Cesar Carrion has found an entire fitness family since starting his journey last fall, when he was at his heaviest weight of 191 pounds.
Although this is his last semester at UB, Carrion, a senior psychology major, has decided to spread his “runners high” to the Buffalo community after running a total of 155 miles between May and September.
“I want to get people to have the same passion as me to eventually be able to run marathons in Buffalo,” Carrion said.
Running is a newfound hobby and passion for Carrion, although he played baseball while growing up in the Bronx in New York City.
“I was chubby for the most part and I used to hate running. I would be the guy that would get the power hits but I would never run,” Carrion said.
It wasn’t until last April on a trip to California that Carrion finally had the confidence to take his shirt off in public. He was so self-conscious of his appearance that he just kept his stomach hidden.
“I always had baby fat and never wanted to take my shirt off at the pool,” Carrion said.
Carrion said his ultimate goals are to run the Bronx 20-Mile and eventually the New York City (NYC) Marathon when he gets settled in his career in the health administration field.
In September, Carrion participated in UB’s 26th annual Linda Yalem Safety Run, a 5K run held on North Campus to promote personal safety and to remember Linda Yalem, a UB student who was raped and murdered while running on a bike path training for the NYC Marathon. Carrion was disappointed by his performance of 23.69 minutes and attributed it to the McDonald’s he ate the night before.
“I ran two minutes over my goal, but it still shows that I wasn’t able to that at all a year ago. My dedication and desire to be better made it happen,” Carrion said.
Through his fraternity Lambda Upsilon Lambda, Carrion has been able to stay active and motivated by participating in physical challenges with his brothers of various schools and ages.
This past July, 32 of his brothers used the Nike+ Running app to create a challenge by tracking how many miles they ran. Each person put up $40 and the one with the most miles at the end of month won all the money.
Carrion’s 42-year-old fraternity brother swiped the $1,280 with a running total of 120 miles in July.
“There was no challenge. I only ran about 67 miles that month,” Carrion said.
Around December of 2014, Joshua Mock, the older brother of one of Carrion’s fraternity brothers, started inviting his friends to run with his Nike running club, called We Run Uptown.
We Run Uptown is an urban running collective located in Washington Heights in New York City.
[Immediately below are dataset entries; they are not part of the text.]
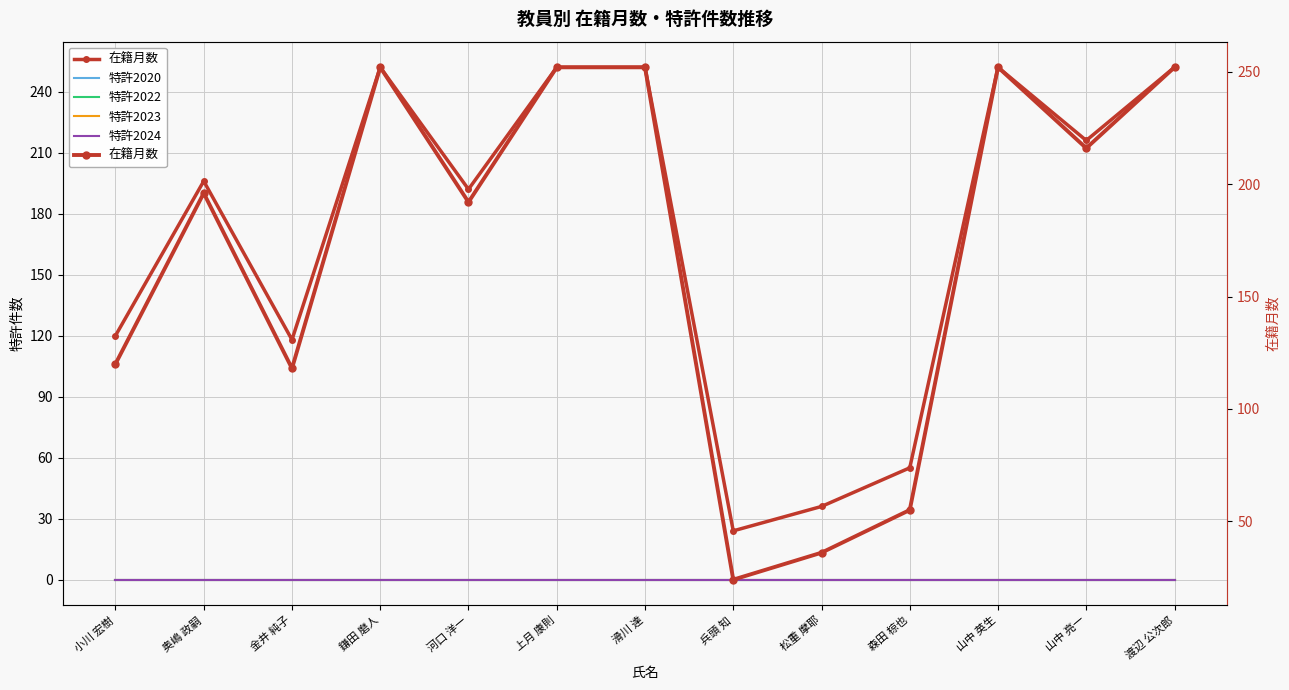

Reading left to right, what are all the values shown in this chart?

在籍月数: 小川 宏樹=120	奥嶋 政嗣=196	金井 純子=118	鎌田 磨人=252	河口 洋一=192	上月 康則=252	滑川 達=252	兵頭 知=24	松重 摩耶=36	森田 椋也=55	山中 英生=252	山中 亮一=216	渡辺 公次郎=252
特許2020: 小川 宏樹=0	奥嶋 政嗣=0	金井 純子=0	鎌田 磨人=0	河口 洋一=0	上月 康則=0	滑川 達=0	兵頭 知=0	松重 摩耶=0	森田 椋也=0	山中 英生=0	山中 亮一=0	渡辺 公次郎=0
特許2022: 小川 宏樹=0	奥嶋 政嗣=0	金井 純子=0	鎌田 磨人=0	河口 洋一=0	上月 康則=0	滑川 達=0	兵頭 知=0	松重 摩耶=0	森田 椋也=0	山中 英生=0	山中 亮一=0	渡辺 公次郎=0
特許2023: 小川 宏樹=0	奥嶋 政嗣=0	金井 純子=0	鎌田 磨人=0	河口 洋一=0	上月 康則=0	滑川 達=0	兵頭 知=0	松重 摩耶=0	森田 椋也=0	山中 英生=0	山中 亮一=0	渡辺 公次郎=0
特許2024: 小川 宏樹=0	奥嶋 政嗣=0	金井 純子=0	鎌田 磨人=0	河口 洋一=0	上月 康則=0	滑川 達=0	兵頭 知=0	松重 摩耶=0	森田 椋也=0	山中 英生=0	山中 亮一=0	渡辺 公次郎=0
According to its co-founder Mock, the collective started in the summer of 2013 when his friend Hector Espinal was going through heartbreak and wanted to lose weight.
Mock and Espinalstarted doing 5K races and wanted to spread the experience to the rest of their community, which consists mainly of Latinos and African Americans.
According to Mock, We Run Uptown meets every Monday at 8 p.m., no matter what the weather.
“One of my favorite things about running crews is the fact that they have a ‘no headphones’ policy,” Carrion said. “If you’re running you can’t have headphones on because the whole purpose is to motivate and get to know other people.”
This past summer, Carrion started branching out to run with different clubs in NYC and after talking to some of his older fraternity brothers, Carrion got the urge to create a running club in Buffalo.
“Cesar is one of the younger fraternity brothers but he’s progressed a lot since he started and I was blown away by the fact that he wanted to start a club at his school,” Mock said.
Between UB and Buffalo State’s campuses, the club has run about eight times since August. Carrion has found support for the club is significantly greater at Buffalo State.
Carrion’s younger brother Christian, also a member of Lambda Upsilon Lambda, was inspired to create a running collective on his University of Southern California campus.
“I went with Cesar twice on the runs in New York. That’s my brother so we’ve always had healthy competition with me being the youngest. He’s always been better but I’m getting up there,” Christian said.
Carrion plans on going to California to visit next week and Christian has asked him to lead the run when he goes.
“Many times when people run the fact that they have to run so many miles gets to them even if they’re not tired. That’s what I use as motivation because I don’t like give up,” Carrion said. “The pride that I have makes me want to finish so nobody can tell me I didn’t do it.”